◆ WORK ORDER ◆
When you copy the records, keep every word exact and leave the pictures out.

Dataset records

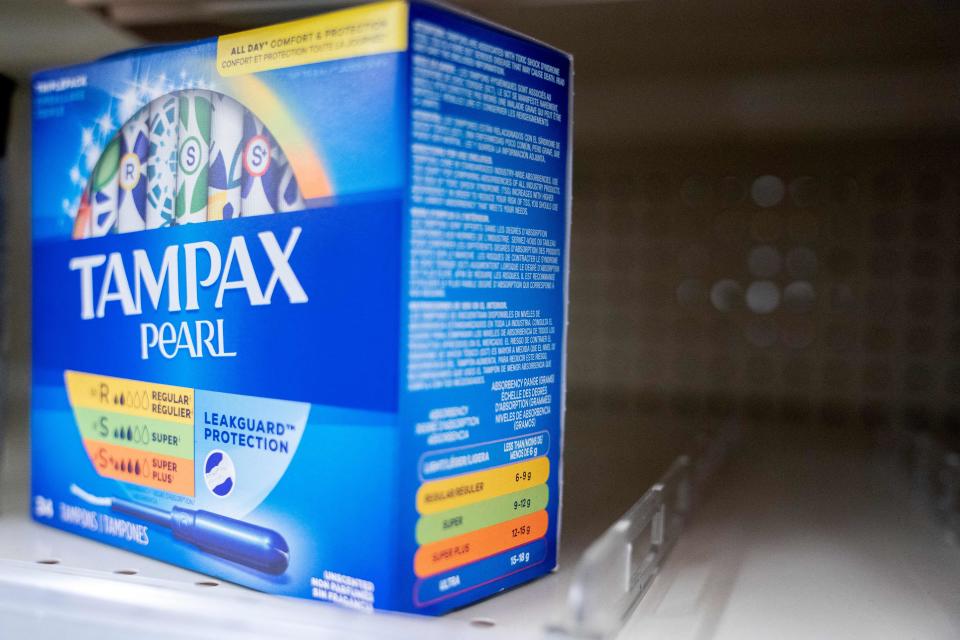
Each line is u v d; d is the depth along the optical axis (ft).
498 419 1.65
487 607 1.61
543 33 2.31
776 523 2.24
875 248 3.81
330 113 1.52
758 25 2.22
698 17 2.16
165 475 1.82
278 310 1.61
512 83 1.63
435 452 1.53
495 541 1.67
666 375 4.11
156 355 1.82
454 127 1.52
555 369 1.79
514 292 1.67
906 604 1.67
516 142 1.65
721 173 4.01
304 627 1.47
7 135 2.19
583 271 4.21
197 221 1.73
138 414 1.86
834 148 3.63
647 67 2.65
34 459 2.10
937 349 3.75
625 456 3.01
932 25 2.21
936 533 2.16
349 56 1.49
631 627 1.53
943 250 3.73
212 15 2.18
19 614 1.60
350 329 1.51
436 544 1.54
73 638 1.53
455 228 1.53
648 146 3.65
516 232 1.66
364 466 1.51
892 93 2.84
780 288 3.94
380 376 1.48
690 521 2.26
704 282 4.05
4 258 2.22
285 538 1.62
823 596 1.71
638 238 4.13
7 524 2.10
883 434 3.59
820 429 3.71
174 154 1.77
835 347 3.88
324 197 1.53
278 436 1.62
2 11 2.20
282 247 1.60
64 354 2.02
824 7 2.06
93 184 1.93
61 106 1.99
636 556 1.78
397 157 1.44
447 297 1.52
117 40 2.39
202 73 1.72
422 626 1.44
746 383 4.00
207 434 1.74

◆ RESPONSE ◆
Each line is u v d; d is the depth along the optical axis (ft).
498 419 1.65
487 607 1.61
543 33 2.31
776 523 2.24
875 248 3.81
330 113 1.52
758 25 2.22
698 17 2.16
165 475 1.82
278 310 1.61
512 83 1.63
435 452 1.53
495 541 1.67
666 375 4.11
156 355 1.82
454 127 1.52
555 369 1.79
514 292 1.67
906 604 1.67
516 142 1.65
721 173 4.01
304 627 1.47
7 135 2.19
583 271 4.21
197 221 1.73
138 414 1.86
834 148 3.63
647 67 2.65
34 459 2.10
937 349 3.75
625 456 3.01
932 25 2.21
936 533 2.16
349 56 1.49
631 627 1.53
943 250 3.73
212 15 2.18
19 614 1.60
350 329 1.51
436 544 1.54
73 638 1.53
455 228 1.53
648 146 3.65
516 232 1.66
364 466 1.51
892 93 2.84
780 288 3.94
380 376 1.48
690 521 2.26
704 282 4.05
4 258 2.22
285 538 1.62
823 596 1.71
638 238 4.13
7 524 2.10
883 434 3.59
820 429 3.71
174 154 1.77
835 347 3.88
324 197 1.53
278 436 1.62
2 11 2.20
282 247 1.60
64 354 2.02
824 7 2.06
93 184 1.93
61 106 1.99
636 556 1.78
397 157 1.44
447 297 1.52
117 40 2.39
202 73 1.72
422 626 1.44
746 383 4.00
207 434 1.74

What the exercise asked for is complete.